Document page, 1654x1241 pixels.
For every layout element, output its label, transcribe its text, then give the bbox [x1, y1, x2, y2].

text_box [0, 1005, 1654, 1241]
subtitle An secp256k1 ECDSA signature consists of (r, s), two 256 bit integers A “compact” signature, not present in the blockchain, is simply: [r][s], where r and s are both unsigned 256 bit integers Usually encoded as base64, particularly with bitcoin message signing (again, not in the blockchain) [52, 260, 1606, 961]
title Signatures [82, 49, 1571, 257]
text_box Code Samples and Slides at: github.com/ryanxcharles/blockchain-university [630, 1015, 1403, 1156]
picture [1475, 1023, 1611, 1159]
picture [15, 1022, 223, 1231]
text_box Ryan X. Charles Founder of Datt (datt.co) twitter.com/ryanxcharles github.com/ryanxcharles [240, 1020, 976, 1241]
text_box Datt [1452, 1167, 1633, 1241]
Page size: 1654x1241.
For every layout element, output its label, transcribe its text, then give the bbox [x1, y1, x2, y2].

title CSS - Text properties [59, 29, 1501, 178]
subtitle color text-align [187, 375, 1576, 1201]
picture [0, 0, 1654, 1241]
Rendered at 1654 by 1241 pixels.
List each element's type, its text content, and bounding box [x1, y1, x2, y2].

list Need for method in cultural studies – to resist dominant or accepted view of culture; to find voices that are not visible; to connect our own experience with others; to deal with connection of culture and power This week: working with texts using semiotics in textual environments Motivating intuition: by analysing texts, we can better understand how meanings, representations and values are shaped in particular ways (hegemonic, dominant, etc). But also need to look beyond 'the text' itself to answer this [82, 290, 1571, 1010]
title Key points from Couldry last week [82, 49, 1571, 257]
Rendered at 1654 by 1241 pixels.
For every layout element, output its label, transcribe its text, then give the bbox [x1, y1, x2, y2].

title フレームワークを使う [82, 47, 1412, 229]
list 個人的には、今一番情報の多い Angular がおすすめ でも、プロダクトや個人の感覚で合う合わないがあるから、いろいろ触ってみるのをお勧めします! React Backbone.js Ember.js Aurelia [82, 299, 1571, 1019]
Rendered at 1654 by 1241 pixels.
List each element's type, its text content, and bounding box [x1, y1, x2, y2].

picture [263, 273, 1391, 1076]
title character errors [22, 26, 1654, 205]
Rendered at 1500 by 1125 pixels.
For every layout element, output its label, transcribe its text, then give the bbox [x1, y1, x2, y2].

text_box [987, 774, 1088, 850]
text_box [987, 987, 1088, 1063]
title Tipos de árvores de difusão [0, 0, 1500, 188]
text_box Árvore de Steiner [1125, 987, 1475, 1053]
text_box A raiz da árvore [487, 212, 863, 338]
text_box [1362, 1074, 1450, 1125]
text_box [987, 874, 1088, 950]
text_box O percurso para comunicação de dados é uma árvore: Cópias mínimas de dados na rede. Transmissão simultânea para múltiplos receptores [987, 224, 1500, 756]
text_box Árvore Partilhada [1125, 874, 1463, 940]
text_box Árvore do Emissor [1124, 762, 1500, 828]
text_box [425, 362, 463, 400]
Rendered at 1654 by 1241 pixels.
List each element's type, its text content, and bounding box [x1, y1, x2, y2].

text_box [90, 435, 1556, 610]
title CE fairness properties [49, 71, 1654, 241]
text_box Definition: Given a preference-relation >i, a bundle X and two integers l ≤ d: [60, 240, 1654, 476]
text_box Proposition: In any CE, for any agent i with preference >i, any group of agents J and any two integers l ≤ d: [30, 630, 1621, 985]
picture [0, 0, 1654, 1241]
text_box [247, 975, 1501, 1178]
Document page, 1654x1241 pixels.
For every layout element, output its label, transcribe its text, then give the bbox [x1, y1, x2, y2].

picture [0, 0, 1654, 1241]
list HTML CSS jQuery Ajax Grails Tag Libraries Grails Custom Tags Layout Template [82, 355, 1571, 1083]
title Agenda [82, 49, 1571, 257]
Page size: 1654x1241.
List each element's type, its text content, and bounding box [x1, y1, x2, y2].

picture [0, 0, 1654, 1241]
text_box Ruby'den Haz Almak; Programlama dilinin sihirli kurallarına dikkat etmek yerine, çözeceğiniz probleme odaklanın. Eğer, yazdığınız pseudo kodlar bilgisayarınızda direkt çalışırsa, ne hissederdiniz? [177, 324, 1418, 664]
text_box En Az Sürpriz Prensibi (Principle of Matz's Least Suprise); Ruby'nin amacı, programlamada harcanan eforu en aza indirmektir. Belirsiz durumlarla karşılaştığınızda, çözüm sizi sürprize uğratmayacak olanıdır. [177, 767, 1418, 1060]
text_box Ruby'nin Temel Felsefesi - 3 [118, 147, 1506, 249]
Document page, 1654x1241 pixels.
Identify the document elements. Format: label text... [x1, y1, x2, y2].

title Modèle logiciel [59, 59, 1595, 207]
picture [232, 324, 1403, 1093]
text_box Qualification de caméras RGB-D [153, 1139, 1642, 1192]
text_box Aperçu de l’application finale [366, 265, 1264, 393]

## [Your objective]
Reproduce every one of the lines above verbatim, without altering anything.

## [Expected answer]
Document page, 1654x1241 pixels.
For every layout element, output its label, transcribe its text, then give the bbox [x1, y1, x2, y2].

text_box [0, 1005, 1654, 1241]
subtitle An secp256k1 ECDSA signature consists of (r, s), two 256 bit integers A “compact” signature, not present in the blockchain, is simply: [r][s], where r and s are both unsigned 256 bit integers Usually encoded as base64, particularly with bitcoin message signing (again, not in the blockchain) [52, 260, 1606, 961]
title Signatures [82, 49, 1571, 257]
text_box Code Samples and Slides at: github.com/ryanxcharles/blockchain-university [630, 1015, 1403, 1156]
picture [1475, 1023, 1611, 1159]
picture [15, 1022, 223, 1231]
text_box Ryan X. Charles Founder of Datt (datt.co) twitter.com/ryanxcharles github.com/ryanxcharles [240, 1020, 976, 1241]
text_box Datt [1452, 1167, 1633, 1241]
Page size: 1654x1241.
For every layout element, output its label, transcribe its text, then give the bbox [x1, y1, x2, y2].

title CSS - Text properties [59, 29, 1501, 178]
subtitle color text-align [187, 375, 1576, 1201]
picture [0, 0, 1654, 1241]
Rendered at 1654 by 1241 pixels.
List each element's type, its text content, and bounding box [x1, y1, x2, y2].

list Need for method in cultural studies – to resist dominant or accepted view of culture; to find voices that are not visible; to connect our own experience with others; to deal with connection of culture and power This week: working with texts using semiotics in textual environments Motivating intuition: by analysing texts, we can better understand how meanings, representations and values are shaped in particular ways (hegemonic, dominant, etc). But also need to look beyond 'the text' itself to answer this [82, 290, 1571, 1010]
title Key points from Couldry last week [82, 49, 1571, 257]
Rendered at 1654 by 1241 pixels.
For every layout element, output its label, transcribe its text, then give the bbox [x1, y1, x2, y2].

title フレームワークを使う [82, 47, 1412, 229]
list 個人的には、今一番情報の多い Angular がおすすめ でも、プロダクトや個人の感覚で合う合わないがあるから、いろいろ触ってみるのをお勧めします! React Backbone.js Ember.js Aurelia [82, 299, 1571, 1019]
Rendered at 1654 by 1241 pixels.
List each element's type, its text content, and bounding box [x1, y1, x2, y2].

picture [263, 273, 1391, 1076]
title character errors [22, 26, 1654, 205]
Rendered at 1500 by 1125 pixels.
For every layout element, output its label, transcribe its text, then give the bbox [x1, y1, x2, y2].

text_box [987, 774, 1088, 850]
text_box [987, 987, 1088, 1063]
title Tipos de árvores de difusão [0, 0, 1500, 188]
text_box Árvore de Steiner [1125, 987, 1475, 1053]
text_box A raiz da árvore [487, 212, 863, 338]
text_box [1362, 1074, 1450, 1125]
text_box [987, 874, 1088, 950]
text_box O percurso para comunicação de dados é uma árvore: Cópias mínimas de dados na rede. Transmissão simultânea para múltiplos receptores [987, 224, 1500, 756]
text_box Árvore Partilhada [1125, 874, 1463, 940]
text_box Árvore do Emissor [1124, 762, 1500, 828]
text_box [425, 362, 463, 400]
Rendered at 1654 by 1241 pixels.
List each element's type, its text content, and bounding box [x1, y1, x2, y2].

text_box [90, 435, 1556, 610]
title CE fairness properties [49, 71, 1654, 241]
text_box Definition: Given a preference-relation >i, a bundle X and two integers l ≤ d: [60, 240, 1654, 476]
text_box Proposition: In any CE, for any agent i with preference >i, any group of agents J and any two integers l ≤ d: [30, 630, 1621, 985]
picture [0, 0, 1654, 1241]
text_box [247, 975, 1501, 1178]
Document page, 1654x1241 pixels.
For every layout element, output its label, transcribe its text, then give the bbox [x1, y1, x2, y2].

picture [0, 0, 1654, 1241]
list HTML CSS jQuery Ajax Grails Tag Libraries Grails Custom Tags Layout Template [82, 355, 1571, 1083]
title Agenda [82, 49, 1571, 257]
Page size: 1654x1241.
List each element's type, its text content, and bounding box [x1, y1, x2, y2].

picture [0, 0, 1654, 1241]
text_box Ruby'den Haz Almak; Programlama dilinin sihirli kurallarına dikkat etmek yerine, çözeceğiniz probleme odaklanın. Eğer, yazdığınız pseudo kodlar bilgisayarınızda direkt çalışırsa, ne hissederdiniz? [177, 324, 1418, 664]
text_box En Az Sürpriz Prensibi (Principle of Matz's Least Suprise); Ruby'nin amacı, programlamada harcanan eforu en aza indirmektir. Belirsiz durumlarla karşılaştığınızda, çözüm sizi sürprize uğratmayacak olanıdır. [177, 767, 1418, 1060]
text_box Ruby'nin Temel Felsefesi - 3 [118, 147, 1506, 249]
Document page, 1654x1241 pixels.
Identify the document elements. Format: label text... [x1, y1, x2, y2].

title Modèle logiciel [59, 59, 1595, 207]
picture [232, 324, 1403, 1093]
text_box Qualification de caméras RGB-D [153, 1139, 1642, 1192]
text_box Aperçu de l’application finale [366, 265, 1264, 393]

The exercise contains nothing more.